→ Prompt 1
In the ext2 corruption message, which function is said to be unable to fail?
→ Prompt 2
Quote the ext2 corruption message word for word, the stretch from "Wed, 2 Apr 1997" through "is the race.".

→ Document extract
****************************************
Re: ext2 filesystem corruption?!?!??

Mark Hemment (markhe@nextd.demon.co.uk)
Wed, 2 Apr 1997 09:49:57 +0000 (GMT)


Hi Ted/All,

> My patch I believe fixes the problem you found, hopefully
> without introduciig any others. (Unfortunately it appeared not to solve
> the Linux-AFS cache corruption.)

I'm not convinced your patch removes the corruption problem.
Simply locking the inode at the start of clear_inode() does not prevent
another process gaining a referernce to the inode (via __iget() or
get_empty_inode()). This is the race.
Unfortunately, clear_inode() can be called with a locked inode. To make
matters worse, clear_inode() cannot fail! It is called from fs dependent
code after the inode-dependent data has been deconstructed.

The logic behind most of the fs/inode.c code is that when a "maintainance"
operation is performed on an inode it needs locking, _and_ needs a
reference increment for that operation! This is the reason why I saw a
race in sync_inodes(). As far as I can tell, the only other operation
which does not inc the count is the call to write_inode() in
get_empty_inode().

I'll try stress testing an anti-race patch, but the problem only shows up
after several hours on my test-target. Can anyone reproduce inode
corruption faster?
****************************************
→ Records provided
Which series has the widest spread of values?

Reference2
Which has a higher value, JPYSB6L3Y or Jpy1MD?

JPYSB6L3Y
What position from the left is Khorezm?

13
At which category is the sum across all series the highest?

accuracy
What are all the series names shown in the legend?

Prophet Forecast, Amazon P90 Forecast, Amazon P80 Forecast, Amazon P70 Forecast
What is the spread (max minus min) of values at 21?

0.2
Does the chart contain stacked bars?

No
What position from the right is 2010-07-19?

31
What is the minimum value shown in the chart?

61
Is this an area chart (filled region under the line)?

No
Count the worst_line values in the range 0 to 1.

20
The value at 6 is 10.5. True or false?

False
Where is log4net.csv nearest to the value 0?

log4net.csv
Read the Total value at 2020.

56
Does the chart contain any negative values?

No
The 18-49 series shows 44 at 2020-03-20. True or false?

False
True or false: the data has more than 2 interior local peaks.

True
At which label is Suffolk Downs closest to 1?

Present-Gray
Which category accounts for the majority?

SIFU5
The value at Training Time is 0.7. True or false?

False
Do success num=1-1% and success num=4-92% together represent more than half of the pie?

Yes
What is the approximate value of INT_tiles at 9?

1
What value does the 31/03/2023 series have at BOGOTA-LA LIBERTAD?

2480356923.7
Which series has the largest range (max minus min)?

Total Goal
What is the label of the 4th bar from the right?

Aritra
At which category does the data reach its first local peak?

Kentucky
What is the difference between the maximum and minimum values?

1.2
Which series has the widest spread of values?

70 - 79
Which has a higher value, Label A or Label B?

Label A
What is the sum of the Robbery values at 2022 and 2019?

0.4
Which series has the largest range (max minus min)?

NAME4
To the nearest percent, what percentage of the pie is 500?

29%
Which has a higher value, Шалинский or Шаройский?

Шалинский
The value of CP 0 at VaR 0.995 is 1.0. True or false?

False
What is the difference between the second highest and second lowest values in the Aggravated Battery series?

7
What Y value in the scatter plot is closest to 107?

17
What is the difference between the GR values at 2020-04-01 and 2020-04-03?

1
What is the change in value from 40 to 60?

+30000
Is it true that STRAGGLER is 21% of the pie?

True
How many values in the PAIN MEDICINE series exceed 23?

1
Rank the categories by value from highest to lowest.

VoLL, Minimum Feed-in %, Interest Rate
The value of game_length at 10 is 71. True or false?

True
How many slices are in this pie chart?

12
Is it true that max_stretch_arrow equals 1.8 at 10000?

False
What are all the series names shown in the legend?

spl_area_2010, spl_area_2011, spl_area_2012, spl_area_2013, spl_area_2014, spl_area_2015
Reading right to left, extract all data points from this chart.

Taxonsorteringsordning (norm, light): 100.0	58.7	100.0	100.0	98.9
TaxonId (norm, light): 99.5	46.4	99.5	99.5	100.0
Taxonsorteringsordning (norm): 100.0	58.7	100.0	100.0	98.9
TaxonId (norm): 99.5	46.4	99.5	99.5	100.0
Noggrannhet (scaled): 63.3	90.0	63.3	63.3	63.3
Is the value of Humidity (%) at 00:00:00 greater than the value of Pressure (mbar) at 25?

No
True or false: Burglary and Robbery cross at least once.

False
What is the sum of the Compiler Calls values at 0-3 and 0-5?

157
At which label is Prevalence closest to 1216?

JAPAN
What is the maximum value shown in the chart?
****************************************
→ Answer section 1
clear_inode()

→ Answer section 2
Wed, 2 Apr 1997 09:49:57 +0000 (GMT)


Hi Ted/All,

> My patch I believe fixes the problem you found, hopefully
> without introduciig any others. (Unfortunately it appeared not to solve
> the Linux-AFS cache corruption.)

I'm not convinced your patch removes the corruption problem.
Simply locking the inode at the start of clear_inode() does not prevent
another process gaining a referernce to the inode (via __iget() or
get_empty_inode()). This is the race.